One analysis of a gas engine cogeneration system found primary energy savings of more than 37 percent compared to a conventional setup. Investment decisions for these systems typically come down to capital costs and payback period, with total annual savings weighed against the upfront installation expense. For large industrial users with high, constant energy demand, the economics tend to be favorable.
Environmental Benefits
Less fuel burned per unit of useful energy means fewer emissions. The EPA estimates that a conventional 1-megawatt CHP system produces about 4,200 tons of carbon dioxide per year, roughly half the 8,300 tons that separate grid electricity and an on-site boiler would generate for the same energy output. That’s a meaningful reduction from a single installation.

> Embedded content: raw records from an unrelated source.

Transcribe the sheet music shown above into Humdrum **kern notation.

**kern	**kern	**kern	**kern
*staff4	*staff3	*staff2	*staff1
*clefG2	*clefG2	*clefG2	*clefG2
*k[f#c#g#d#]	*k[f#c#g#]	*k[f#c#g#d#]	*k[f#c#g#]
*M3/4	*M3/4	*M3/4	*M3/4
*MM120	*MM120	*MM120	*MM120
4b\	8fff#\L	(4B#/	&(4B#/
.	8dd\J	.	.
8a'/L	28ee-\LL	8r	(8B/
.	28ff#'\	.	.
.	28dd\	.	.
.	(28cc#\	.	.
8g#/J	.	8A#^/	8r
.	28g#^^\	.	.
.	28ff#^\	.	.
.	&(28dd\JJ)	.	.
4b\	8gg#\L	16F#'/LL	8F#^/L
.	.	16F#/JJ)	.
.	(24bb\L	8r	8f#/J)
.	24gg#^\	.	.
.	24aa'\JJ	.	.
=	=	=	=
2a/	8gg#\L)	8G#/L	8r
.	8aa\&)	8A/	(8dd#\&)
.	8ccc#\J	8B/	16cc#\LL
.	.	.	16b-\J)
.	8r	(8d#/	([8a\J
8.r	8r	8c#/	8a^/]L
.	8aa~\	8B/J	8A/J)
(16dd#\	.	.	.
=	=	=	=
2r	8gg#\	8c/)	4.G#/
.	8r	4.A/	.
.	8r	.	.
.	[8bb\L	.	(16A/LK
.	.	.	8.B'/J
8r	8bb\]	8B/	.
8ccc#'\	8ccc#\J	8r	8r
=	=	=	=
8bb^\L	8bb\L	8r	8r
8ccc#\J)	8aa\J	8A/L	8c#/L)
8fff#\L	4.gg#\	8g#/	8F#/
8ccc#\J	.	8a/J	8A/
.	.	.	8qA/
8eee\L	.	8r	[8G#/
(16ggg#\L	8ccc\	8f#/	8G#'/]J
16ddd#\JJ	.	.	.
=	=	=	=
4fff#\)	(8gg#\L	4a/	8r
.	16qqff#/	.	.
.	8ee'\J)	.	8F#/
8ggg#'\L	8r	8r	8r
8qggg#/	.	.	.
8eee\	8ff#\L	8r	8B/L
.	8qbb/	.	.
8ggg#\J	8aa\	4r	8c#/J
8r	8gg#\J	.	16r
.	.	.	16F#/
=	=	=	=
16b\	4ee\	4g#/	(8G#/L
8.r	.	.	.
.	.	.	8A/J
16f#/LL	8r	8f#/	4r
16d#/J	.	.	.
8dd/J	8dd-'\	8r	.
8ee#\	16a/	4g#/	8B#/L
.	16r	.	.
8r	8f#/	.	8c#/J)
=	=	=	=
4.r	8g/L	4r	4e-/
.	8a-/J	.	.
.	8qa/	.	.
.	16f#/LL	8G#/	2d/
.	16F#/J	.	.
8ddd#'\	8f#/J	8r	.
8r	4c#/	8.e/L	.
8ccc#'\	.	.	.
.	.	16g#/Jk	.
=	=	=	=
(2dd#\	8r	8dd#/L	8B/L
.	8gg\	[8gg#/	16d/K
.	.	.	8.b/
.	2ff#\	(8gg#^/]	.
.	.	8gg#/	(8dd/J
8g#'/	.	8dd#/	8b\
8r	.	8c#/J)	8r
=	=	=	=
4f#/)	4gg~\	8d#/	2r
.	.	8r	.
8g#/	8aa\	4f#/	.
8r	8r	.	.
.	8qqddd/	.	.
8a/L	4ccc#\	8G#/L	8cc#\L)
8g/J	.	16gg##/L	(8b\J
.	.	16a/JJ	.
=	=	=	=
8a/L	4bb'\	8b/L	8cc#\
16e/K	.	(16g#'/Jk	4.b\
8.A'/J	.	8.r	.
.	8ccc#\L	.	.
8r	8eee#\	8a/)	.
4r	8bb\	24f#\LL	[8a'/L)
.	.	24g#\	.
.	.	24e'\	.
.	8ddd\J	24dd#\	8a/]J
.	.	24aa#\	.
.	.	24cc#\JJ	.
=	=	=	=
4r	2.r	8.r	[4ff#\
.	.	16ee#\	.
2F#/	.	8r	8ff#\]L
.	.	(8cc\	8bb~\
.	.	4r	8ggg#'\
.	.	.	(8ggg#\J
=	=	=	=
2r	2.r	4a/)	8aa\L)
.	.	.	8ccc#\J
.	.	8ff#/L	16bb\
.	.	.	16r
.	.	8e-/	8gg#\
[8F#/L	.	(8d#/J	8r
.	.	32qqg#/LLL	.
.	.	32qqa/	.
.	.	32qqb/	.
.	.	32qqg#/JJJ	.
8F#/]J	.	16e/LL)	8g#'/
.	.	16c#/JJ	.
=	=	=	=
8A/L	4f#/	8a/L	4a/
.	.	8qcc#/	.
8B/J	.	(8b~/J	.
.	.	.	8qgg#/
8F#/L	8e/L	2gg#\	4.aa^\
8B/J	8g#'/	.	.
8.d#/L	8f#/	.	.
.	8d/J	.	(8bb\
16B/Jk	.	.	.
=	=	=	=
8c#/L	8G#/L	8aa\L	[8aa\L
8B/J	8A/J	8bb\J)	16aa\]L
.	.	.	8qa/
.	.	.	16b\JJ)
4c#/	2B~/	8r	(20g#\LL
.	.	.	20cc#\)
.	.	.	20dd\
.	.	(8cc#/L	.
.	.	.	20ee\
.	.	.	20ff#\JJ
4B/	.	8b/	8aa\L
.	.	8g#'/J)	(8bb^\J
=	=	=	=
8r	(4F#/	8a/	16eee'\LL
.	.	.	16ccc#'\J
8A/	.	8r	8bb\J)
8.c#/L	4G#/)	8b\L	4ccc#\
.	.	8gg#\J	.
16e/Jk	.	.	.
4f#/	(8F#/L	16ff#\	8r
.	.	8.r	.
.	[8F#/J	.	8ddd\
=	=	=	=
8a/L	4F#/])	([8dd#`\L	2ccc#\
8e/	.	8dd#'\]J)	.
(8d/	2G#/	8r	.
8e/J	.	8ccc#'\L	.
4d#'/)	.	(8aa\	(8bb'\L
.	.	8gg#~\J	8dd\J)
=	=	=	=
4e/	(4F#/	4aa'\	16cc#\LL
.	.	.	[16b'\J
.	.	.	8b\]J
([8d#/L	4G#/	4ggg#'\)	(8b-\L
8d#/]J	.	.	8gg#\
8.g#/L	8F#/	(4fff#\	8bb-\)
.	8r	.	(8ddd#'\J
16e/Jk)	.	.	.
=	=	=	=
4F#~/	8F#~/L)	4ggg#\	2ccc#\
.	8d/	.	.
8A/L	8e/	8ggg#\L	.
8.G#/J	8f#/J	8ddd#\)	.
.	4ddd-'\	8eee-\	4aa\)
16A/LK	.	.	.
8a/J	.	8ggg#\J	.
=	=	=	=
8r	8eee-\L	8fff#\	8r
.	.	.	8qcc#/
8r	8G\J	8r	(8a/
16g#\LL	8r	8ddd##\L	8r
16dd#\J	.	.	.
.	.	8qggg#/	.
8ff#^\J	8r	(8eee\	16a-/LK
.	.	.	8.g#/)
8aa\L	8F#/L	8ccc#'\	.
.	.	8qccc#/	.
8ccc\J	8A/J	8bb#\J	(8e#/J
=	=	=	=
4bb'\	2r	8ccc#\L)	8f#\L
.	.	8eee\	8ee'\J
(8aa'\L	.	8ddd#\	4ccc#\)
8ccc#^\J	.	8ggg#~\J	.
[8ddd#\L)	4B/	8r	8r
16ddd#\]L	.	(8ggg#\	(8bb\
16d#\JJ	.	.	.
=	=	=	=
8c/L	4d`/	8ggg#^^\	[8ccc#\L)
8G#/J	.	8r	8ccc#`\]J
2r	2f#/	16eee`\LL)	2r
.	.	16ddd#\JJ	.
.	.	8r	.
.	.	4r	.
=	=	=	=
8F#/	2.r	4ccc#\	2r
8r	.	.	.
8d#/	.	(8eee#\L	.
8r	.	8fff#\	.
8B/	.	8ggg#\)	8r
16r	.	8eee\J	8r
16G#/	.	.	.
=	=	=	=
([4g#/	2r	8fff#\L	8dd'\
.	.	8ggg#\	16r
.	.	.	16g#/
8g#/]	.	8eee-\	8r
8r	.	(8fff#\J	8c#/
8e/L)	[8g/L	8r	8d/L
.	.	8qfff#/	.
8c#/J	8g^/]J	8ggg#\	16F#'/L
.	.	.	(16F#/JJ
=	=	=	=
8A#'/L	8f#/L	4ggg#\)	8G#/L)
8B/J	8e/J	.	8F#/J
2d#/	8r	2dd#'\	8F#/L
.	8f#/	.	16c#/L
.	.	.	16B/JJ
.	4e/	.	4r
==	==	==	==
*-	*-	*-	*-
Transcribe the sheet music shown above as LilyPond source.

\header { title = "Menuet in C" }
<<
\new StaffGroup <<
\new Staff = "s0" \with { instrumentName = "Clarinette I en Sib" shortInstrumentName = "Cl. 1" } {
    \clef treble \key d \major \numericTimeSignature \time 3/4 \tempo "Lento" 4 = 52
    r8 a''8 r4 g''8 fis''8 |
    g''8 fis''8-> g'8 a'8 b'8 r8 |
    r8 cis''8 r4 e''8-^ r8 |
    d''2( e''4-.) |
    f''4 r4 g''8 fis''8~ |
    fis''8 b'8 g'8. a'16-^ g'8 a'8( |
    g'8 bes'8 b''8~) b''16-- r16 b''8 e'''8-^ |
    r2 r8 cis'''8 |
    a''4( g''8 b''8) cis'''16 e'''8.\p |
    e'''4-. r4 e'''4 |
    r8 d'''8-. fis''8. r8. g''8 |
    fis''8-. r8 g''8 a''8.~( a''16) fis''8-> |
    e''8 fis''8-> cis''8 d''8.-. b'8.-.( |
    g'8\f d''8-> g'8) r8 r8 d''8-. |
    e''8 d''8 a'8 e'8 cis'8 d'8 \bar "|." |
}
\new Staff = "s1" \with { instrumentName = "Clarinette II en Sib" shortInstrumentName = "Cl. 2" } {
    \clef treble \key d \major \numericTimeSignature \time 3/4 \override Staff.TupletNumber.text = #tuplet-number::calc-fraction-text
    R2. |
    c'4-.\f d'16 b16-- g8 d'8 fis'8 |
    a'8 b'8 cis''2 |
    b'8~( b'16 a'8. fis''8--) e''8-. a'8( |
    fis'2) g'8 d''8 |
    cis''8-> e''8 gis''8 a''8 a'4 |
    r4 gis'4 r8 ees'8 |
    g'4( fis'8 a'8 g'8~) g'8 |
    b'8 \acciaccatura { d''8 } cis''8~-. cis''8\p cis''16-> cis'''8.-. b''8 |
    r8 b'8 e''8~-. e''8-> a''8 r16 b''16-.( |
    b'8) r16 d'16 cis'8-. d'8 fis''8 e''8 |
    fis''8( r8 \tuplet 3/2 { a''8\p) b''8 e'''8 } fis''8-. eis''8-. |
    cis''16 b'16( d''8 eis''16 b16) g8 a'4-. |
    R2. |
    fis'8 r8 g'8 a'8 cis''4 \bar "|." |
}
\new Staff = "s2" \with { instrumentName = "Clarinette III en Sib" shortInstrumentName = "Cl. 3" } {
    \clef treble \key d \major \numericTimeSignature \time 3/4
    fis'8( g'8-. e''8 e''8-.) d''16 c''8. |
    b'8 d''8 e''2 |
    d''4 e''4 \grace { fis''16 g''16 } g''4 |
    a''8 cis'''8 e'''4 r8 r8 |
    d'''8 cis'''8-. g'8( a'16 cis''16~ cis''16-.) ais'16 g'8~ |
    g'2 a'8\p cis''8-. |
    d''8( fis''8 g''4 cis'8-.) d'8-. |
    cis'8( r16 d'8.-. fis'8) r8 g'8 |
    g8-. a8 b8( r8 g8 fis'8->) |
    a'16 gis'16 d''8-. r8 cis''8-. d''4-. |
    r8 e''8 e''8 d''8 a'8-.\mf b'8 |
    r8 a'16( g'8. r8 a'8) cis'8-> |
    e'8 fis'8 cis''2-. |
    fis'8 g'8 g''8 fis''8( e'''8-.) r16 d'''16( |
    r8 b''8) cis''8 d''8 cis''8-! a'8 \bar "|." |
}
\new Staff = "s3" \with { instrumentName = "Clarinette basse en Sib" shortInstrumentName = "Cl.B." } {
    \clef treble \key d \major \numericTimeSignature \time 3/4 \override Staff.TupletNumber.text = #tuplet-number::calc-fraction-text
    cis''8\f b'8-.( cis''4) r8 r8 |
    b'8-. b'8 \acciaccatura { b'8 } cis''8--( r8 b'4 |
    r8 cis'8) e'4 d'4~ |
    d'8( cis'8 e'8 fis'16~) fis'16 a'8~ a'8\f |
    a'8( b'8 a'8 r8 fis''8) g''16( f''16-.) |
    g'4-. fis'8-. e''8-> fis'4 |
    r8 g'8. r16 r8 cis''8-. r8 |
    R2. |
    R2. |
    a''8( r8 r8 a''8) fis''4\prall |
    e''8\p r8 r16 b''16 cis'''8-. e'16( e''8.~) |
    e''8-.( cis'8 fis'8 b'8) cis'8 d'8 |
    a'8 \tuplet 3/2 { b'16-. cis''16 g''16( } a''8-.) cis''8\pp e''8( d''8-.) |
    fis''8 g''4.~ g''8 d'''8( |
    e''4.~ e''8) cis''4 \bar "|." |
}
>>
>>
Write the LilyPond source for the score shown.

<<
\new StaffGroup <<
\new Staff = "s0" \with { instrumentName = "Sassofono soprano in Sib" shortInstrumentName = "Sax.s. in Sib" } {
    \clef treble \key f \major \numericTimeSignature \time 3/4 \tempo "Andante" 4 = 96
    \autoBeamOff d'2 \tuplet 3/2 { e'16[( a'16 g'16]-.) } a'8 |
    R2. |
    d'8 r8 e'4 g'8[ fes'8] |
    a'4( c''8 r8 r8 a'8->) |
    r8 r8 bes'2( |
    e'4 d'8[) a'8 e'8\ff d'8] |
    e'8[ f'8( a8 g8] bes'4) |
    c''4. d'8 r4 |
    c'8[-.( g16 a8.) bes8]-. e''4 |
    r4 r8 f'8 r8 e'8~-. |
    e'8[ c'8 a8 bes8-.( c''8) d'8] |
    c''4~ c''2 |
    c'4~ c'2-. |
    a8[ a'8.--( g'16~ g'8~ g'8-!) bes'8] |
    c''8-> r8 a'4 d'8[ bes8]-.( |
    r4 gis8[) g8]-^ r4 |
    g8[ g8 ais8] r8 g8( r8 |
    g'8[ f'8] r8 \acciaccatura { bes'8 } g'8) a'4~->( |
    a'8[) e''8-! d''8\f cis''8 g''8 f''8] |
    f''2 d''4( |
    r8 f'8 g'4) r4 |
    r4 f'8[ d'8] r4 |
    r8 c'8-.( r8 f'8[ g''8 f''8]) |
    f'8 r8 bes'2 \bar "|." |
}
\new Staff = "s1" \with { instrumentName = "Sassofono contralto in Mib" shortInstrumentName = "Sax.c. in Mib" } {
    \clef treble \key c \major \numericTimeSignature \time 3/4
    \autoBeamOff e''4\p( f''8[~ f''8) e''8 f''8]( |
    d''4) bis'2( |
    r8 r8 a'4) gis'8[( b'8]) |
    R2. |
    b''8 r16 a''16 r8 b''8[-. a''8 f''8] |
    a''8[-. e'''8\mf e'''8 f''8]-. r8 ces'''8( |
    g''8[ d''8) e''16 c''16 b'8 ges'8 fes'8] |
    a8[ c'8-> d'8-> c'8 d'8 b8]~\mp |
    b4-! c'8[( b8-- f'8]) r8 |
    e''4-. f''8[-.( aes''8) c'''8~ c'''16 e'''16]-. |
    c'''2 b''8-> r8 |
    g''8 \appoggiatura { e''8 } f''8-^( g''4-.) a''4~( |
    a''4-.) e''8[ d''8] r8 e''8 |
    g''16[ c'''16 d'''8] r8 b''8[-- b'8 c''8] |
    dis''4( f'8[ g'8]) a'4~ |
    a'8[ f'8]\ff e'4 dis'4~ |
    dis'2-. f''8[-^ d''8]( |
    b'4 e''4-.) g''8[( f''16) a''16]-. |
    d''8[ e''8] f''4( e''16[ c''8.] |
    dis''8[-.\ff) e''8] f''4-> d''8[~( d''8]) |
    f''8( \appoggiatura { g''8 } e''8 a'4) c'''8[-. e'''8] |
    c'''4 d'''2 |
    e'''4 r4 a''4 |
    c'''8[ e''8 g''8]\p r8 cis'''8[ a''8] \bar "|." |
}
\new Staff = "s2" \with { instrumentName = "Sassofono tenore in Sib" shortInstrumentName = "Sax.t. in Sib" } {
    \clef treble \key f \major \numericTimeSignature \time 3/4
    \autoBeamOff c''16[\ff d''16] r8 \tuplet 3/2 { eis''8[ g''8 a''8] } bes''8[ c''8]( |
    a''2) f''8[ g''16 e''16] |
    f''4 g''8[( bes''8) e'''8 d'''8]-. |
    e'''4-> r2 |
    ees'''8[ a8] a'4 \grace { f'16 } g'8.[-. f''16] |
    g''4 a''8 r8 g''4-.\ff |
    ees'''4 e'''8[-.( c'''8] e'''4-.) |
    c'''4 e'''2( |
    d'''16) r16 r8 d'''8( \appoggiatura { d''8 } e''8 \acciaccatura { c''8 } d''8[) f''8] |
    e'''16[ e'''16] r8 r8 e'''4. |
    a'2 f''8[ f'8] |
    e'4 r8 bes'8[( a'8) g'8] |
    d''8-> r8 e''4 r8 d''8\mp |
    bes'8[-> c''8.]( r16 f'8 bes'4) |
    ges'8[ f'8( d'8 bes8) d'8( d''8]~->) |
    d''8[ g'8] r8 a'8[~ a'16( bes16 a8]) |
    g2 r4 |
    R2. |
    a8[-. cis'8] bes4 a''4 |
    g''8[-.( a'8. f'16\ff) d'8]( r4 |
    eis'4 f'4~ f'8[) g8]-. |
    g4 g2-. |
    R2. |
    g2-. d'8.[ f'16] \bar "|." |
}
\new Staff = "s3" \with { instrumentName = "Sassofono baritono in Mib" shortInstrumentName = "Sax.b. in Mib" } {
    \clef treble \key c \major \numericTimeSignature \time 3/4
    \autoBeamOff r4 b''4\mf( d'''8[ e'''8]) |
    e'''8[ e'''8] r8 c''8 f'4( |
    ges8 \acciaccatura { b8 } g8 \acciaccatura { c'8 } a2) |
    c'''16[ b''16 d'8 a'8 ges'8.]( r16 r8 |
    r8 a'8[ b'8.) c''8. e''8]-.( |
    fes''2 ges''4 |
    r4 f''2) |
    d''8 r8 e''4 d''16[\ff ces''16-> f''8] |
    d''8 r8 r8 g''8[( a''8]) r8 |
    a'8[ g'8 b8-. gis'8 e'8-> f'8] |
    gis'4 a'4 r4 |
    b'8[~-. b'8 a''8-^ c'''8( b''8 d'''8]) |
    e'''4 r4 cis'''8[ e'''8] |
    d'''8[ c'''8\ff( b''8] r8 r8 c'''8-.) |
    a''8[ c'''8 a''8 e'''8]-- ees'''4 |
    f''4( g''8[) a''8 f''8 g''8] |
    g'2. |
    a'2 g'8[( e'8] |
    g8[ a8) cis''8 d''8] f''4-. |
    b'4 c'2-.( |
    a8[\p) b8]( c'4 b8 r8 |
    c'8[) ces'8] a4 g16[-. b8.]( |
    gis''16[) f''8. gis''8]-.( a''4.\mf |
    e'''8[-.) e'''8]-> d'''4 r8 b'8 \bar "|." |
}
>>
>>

In one real-world example, a county public safety headquarters in the U.S. installed a microgrid combining an 865-kilowatt natural gas CHP system with a 2-megawatt solar array. The setup provides nearly 90 percent of the building’s electricity and cuts greenhouse gas emissions by almost 6,000 tons each year. Cogeneration also reduces other air pollutants by avoiding the need for grid-based power generation and the transmission losses that come with it.
Micro-CHP for Homes and Small Buildings
Cogeneration isn’t limited to factories and power plants. Micro-CHP systems, generating less than 10 kilowatts of electricity, are designed for homes and small commercial buildings. More than 12,000 of these units have been sold worldwide. A typical residential prime mover produces about 1 kilowatt of electricity, enough to cover basic household needs like lighting, fans, and refrigeration.
The appeal for homeowners goes beyond energy savings. A micro-CHP system can provide backup power during grid outages, keeping heating systems and essential appliances running. Some systems also integrate thermally activated chillers for cooling, creating a combined heating, cooling, and power solution in a single platform. Stirling engines, which are quiet and compact, are one of the prime mover technologies used at this scale, typically ranging from 1 to 25 kilowatts.
Market Growth and Adoption
The global cogeneration equipment market was valued at $32 billion in 2025 and is projected to reach $35.25 billion in 2026, growing at about 10 percent annually. By 2030, the market is expected to hit $53 billion. This growth is driven in part by rising energy costs, tightening emissions regulations, and a broader push toward energy efficiency. In Europe, renewable energy already accounts for over 25 percent of final energy consumption, and CHP systems play a role in meeting increasingly ambitious efficiency targets.